● ARTIGO
++++++++
Por isso também, essas chacinas não podem ficar confinadas a um passado remoto. A mancha amarela que a rapariga, mais tarde, risca no chão, associável à da água do poço, reenvia a outro círculo em que o tempo histórico se une com o da ficção científica. O círculo das imagens é tão perfeito como o dos sons. E as palavras são como o vento que passa.


Tudo é imagem. Tudo é fragmento. Tudo é uno.


Espaço, caça, pátria


Na quarta das Elegias de Duino, Rilke fala de uma misteriosa “promessa”. Os amantes, diz, prometem-se Weit, Jagd und Heimat (Espaço, Caça e Pátria). Os que se reúnem pelo amor, situam-se no Weite, o espaço, ou, mais precisamente, o “largo”. É neste espaço alargado, dilatado, aberto, que terá lugar a “caça”. O Heimat, a pátria, o lugar de regresso, é o terceiro momento da “promessa”, mas esse momento não está situado no tempo. Como diz Rilke, não é “uma das estações do ano secreto”. A “pátria” é, mais aproximadamente, a abolição do tempo e a sua reabsorção num novo espaço que a Décima Elegia chama


Stelle, Siedelung, Lager,
Boden, Wohnort (Lugar,
Residência, Terreno,
Solo, Morada)


É uma semelhante promessa que me parece anunciar-se e enunciar-se na Rosa da Areia de Margarida Cordeiro e António Reis.


Já me referi ao mistério do “eu” e do “tu” no diálogo final, que insinua um olhar bifronte, uma dualidade amante.
++++++++
● DADOS GUARDADOS
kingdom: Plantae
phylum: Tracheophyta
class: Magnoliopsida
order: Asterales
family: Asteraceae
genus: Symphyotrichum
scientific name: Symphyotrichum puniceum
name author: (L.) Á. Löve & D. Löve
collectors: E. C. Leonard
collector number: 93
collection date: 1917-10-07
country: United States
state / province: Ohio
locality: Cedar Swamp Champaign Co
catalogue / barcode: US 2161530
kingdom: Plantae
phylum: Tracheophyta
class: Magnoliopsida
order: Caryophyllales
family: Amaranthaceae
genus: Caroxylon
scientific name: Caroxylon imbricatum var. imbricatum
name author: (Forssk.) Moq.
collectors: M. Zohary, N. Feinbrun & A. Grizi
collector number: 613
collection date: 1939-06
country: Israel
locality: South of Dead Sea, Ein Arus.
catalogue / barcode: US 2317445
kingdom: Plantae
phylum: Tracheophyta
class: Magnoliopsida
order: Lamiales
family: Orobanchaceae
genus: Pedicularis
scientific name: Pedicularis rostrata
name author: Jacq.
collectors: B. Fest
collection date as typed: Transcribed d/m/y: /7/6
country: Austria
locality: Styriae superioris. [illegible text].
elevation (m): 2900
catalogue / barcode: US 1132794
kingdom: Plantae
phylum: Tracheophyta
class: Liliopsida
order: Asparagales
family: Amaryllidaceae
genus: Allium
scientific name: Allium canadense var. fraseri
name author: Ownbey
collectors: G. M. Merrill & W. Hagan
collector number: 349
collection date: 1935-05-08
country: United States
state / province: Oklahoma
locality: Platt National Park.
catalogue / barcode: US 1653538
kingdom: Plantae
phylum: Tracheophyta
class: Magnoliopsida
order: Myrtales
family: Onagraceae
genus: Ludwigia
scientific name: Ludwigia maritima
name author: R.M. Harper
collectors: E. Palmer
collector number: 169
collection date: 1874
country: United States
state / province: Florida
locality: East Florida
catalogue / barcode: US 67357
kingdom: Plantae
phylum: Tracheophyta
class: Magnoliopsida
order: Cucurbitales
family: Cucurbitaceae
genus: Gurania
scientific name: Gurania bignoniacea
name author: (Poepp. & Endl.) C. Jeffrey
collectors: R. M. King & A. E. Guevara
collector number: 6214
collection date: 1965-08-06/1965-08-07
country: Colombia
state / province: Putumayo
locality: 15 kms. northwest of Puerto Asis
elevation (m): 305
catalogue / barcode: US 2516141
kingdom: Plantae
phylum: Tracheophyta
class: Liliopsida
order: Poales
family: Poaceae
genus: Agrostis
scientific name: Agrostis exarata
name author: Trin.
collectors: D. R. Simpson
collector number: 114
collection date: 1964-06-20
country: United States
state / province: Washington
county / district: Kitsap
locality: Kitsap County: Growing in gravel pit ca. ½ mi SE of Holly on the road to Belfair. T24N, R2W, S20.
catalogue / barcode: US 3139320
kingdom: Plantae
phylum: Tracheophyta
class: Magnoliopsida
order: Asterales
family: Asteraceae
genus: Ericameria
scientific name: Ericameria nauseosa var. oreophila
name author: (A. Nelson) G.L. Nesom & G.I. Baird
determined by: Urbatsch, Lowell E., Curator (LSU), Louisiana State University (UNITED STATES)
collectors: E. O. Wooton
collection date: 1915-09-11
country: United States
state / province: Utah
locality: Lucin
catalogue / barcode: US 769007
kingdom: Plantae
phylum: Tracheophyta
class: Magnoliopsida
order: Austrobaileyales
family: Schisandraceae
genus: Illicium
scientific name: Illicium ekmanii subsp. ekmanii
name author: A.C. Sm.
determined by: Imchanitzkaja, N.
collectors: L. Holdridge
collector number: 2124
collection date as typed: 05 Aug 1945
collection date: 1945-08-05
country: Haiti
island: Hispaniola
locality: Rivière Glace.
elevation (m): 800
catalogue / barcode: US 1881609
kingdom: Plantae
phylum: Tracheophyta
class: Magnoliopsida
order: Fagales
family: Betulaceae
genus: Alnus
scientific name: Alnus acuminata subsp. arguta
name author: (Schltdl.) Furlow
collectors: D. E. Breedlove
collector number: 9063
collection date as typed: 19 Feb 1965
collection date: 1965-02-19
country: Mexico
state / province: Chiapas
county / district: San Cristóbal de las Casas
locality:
++++++++
Mude o trecho do artigo que vai de "Espaço, caça, pátria" até "e António Reis.", colocando "o poeta" no lugar de "Rilke". Os itens não têm nada a ver com o artigo.

Espaço, caça, pátria


Na quarta das Elegias de Duino, o poeta fala de uma misteriosa “promessa”. Os amantes, diz, prometem-se Weit, Jagd und Heimat (Espaço, Caça e Pátria). Os que se reúnem pelo amor, situam-se no Weite, o espaço, ou, mais precisamente, o “largo”. É neste espaço alargado, dilatado, aberto, que terá lugar a “caça”. O Heimat, a pátria, o lugar de regresso, é o terceiro momento da “promessa”, mas esse momento não está situado no tempo. Como diz o poeta, não é “uma das estações do ano secreto”. A “pátria” é, mais aproximadamente, a abolição do tempo e a sua reabsorção num novo espaço que a Décima Elegia chama


Stelle, Siedelung, Lager,
Boden, Wohnort (Lugar,
Residência, Terreno,
Solo, Morada)


É uma semelhante promessa que me parece anunciar-se e enunciar-se na Rosa da Areia de Margarida Cordeiro e António Reis.